If a manufacturer's brochure is used for obtaining test data, the slope will
be a constant if the [eta] versus [delta]T/I curve is a straight line;
however, if it is not a straight line, the slope to be used is the tangent to
the curve in the expected range of [delta]T/I.  The units of FRUL must be
Btu/hr-ft2 deg. F for use on subsequent worksheets.
.
The term (mCp)c/Ac is the unit . heat capacity flowrate of working
fluid through the  collector,  where m  is flow of working fluid through the
collector in lbm/hr, and Cp is specific heat of fluid in Btu/lbm deg. F.
The larger the flowrate, the lower will be the [delta]T through collector and
thus the higher .  will be the collector efficiency.  A practical limit
is reached at  (mCp)c/Ac = 10 Btu/hr-ft2 deg. F, so the design
procedure is based on values of this order of magnitude.  The latter figure
may be taken as constant in calculating subsequent parameters.

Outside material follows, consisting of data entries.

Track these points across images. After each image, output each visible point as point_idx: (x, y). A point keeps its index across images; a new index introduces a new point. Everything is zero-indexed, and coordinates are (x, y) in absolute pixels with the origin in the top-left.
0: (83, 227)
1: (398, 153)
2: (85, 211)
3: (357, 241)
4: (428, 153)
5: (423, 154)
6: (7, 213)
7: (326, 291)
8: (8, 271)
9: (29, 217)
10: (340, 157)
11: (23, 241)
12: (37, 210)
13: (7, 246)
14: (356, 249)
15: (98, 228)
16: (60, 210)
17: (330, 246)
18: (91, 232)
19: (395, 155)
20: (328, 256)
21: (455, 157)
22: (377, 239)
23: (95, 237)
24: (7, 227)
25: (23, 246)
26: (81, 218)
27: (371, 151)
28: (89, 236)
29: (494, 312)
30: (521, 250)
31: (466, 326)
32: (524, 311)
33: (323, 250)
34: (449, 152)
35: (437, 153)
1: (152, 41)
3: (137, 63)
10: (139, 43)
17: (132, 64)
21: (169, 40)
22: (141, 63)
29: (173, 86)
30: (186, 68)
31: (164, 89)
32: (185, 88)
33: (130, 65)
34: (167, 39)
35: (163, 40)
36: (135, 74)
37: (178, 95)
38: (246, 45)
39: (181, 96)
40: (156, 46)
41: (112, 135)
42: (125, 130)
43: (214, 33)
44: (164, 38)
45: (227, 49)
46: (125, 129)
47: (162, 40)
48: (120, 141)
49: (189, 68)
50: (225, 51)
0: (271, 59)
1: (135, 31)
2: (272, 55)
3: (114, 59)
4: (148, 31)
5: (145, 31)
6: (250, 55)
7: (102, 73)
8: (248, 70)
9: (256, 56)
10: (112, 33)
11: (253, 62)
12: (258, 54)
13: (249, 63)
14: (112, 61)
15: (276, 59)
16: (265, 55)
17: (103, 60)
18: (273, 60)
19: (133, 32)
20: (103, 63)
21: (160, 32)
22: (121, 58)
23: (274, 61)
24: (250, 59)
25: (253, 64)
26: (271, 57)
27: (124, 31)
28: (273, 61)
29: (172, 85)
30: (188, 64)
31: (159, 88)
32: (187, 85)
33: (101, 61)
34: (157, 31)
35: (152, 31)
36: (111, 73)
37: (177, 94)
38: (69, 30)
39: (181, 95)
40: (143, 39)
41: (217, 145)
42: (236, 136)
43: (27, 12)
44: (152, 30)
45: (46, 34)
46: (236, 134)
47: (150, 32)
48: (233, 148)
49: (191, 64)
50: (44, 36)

The value for [epsilon]c, effectiveness of the collector - tank heat
exchanger, is based on manufacturer's data for the conditions of flow through
the heat exchanger.  If no heat exchanger is employed between the collector
and the tank, then this term equals 1.0.  For most heat exchangers, the
effectiveness will vary from about 0.5 to 0.8
This is a relatively complex
term to calculate and a procedure is given in U.S. Dept HUD (1977), pages
A-34 to A-39.  The simpler procedure is to ask a manufacturer for design
information.  Most manufacturers will provide this factor or calculate it.
Be prepared to supply the following information:
a.
The physical characteristics of the two fluids in the heat
exchanger.
b.
The amount of heat to be transferred (Btu/hr).
c.
The flow rates (gal/min) on both sides of the heat exchanger.
d.
The approach temperature difference defined as the difference
between the temperatures of the hot fluid entering the heat
exchanger and the heated fluid leaving the heat exchanger.
Alternatively, one could assume an effectiveness that is reasonable (say
0.7), then complete the following worksheets.  If the design appears
feasible, one could then go back and "refine" his estimate by consulting a
manufacturer to be sure that a heat exchanger is available that will provide
the assumed effectiveness.  Such a heat exchanger might be employed if the
working fluid were expensive, to reduce the amount of fluid required, or if
it were desired to separate working fluid from potable water in a hot water
storage tank (see Section 2.1.7 and Figure 2-5).